*TASK REQUIREMENTS*:
Write what comes next in the blog post below on Salem's ride-booking ordinance, picking up after its final sentence; the data that follows it is not part of the post.

*TEXT SECTION*:
◆ ◆ ◆ ◆ ◆
Saturday, May 6, 2017

City Council, May 8th - Ride-booking Finale

Just the latest - via Twitter
On Monday Council will entertain the second reading of a ride-booking ordinance.

Council and ride-booking fans (the paper still chooses not to follow the AP stylebook, and misleadingly calls it "ride-sharing"!) have not taken seriously enough its unfortunate tendency towards undermining public transit and the extent to which ride-booking's current value to consumers is underwritten by extraordinary levels of loss-leading venture capital. Today's "good deal" can't possibly last in its current form. And we should have seen in the "Public Transit Work Group" subcommittee in the Strategic Planning process more discussion of ride-booking's impacts. The City should grapple in a forthright way with the implications for transit of their preferred ride-booking policy.

Advocating ride-booking as transit replacement
Anyway, critique of TNCs seems like a lost cause at this point, and it is possible that the total number of users in Salem will still round to a small number. But the rush to embrace them still seems rash, and the prospect of unwanted and unintended consequences seems quite likely. (See the last note with a list of criticism here, and all the notes going back to 2014 here.)
◆ ◆ ◆ ◆ ◆
*DATASET EXTRACT*:

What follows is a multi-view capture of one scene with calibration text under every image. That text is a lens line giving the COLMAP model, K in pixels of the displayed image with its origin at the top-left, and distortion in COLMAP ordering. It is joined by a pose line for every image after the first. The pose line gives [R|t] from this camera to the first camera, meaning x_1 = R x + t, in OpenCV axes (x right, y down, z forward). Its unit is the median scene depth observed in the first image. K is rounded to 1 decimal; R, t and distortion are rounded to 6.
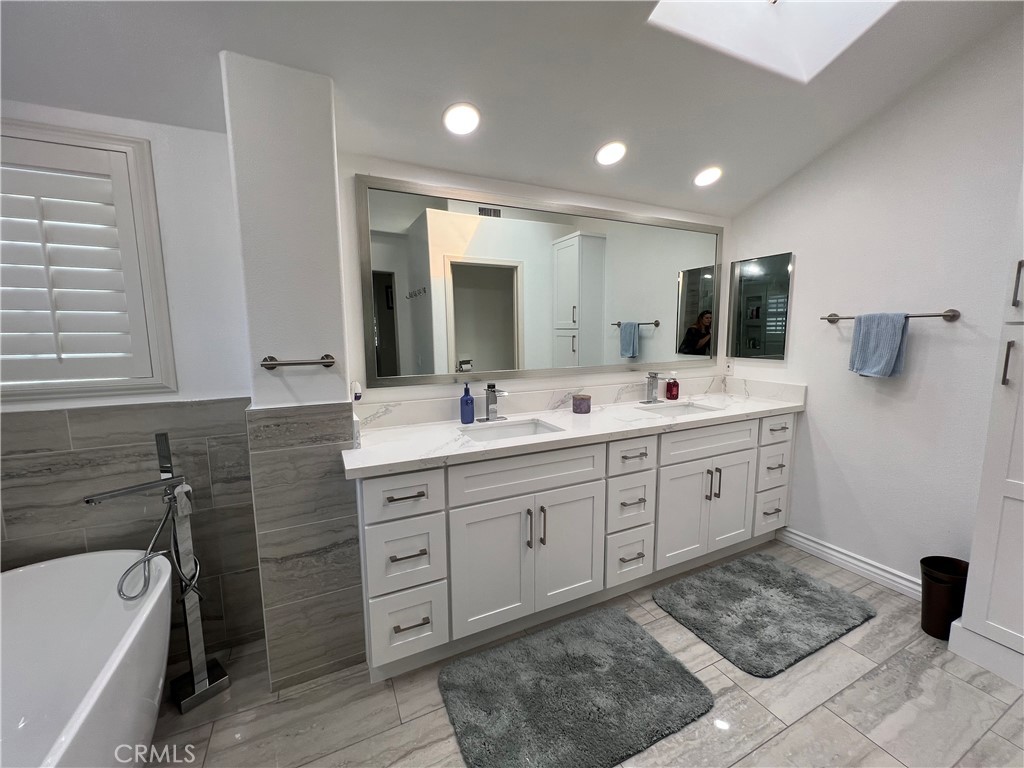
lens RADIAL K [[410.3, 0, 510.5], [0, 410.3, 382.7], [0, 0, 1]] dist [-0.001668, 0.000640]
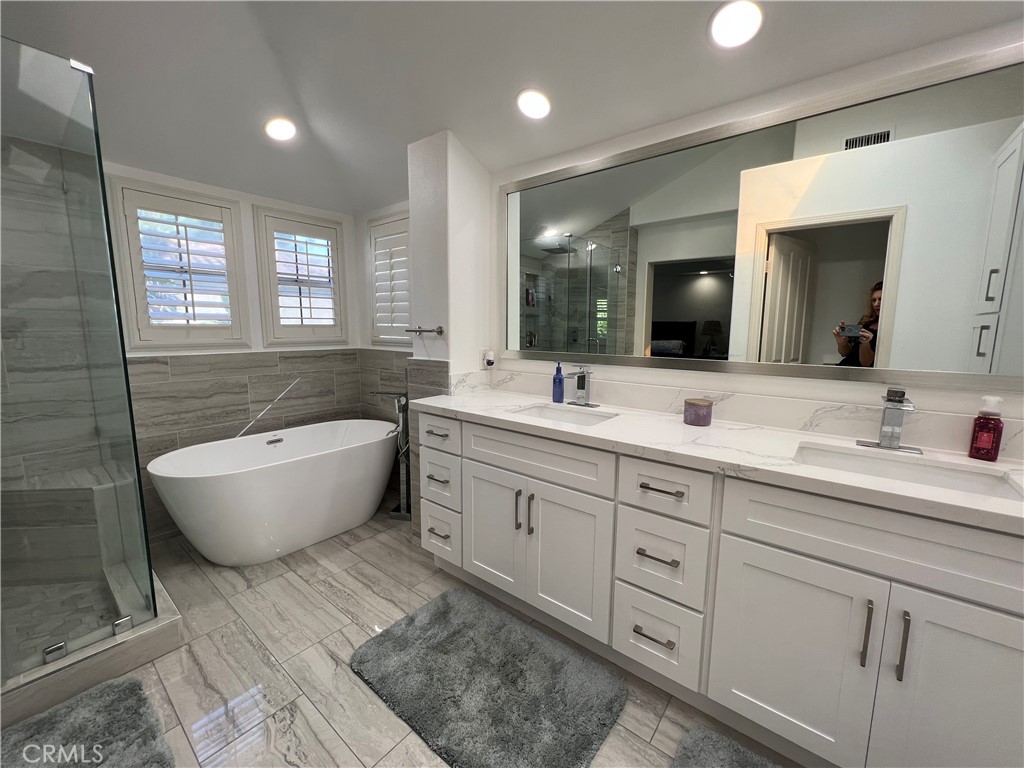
◆ ◆ ◆ ◆ ◆
*TASK OUTPUT*:
Also at Council there is a proposed Position on funding in a "transportation package" at the Legislature:
Based on the scope of current discussion regarding transportation funding options at the State Legislature, the Committee recommends the City take the following positions:
  1. Support a mechanism for new transit funding, including a statewide employee payroll tax which may result in as much as $6.5 million annually for Salem-Keizer Transit, bringing much-needed evening and weekend bus service to Salem. The transit component of a potential transportation package would likely be funded by an employee payroll tax of .1%, or one-tenth of one percent. At that rate, a full-time, minimum wage worker would pay $0.38 per week. The tax will generate $107 million annually, and the distribution of funds would be based on payroll-tax base. Salem-Keizer Transit would receive $6.4 million annually. This would be enough to begin weekend service, and improve evening and rural service.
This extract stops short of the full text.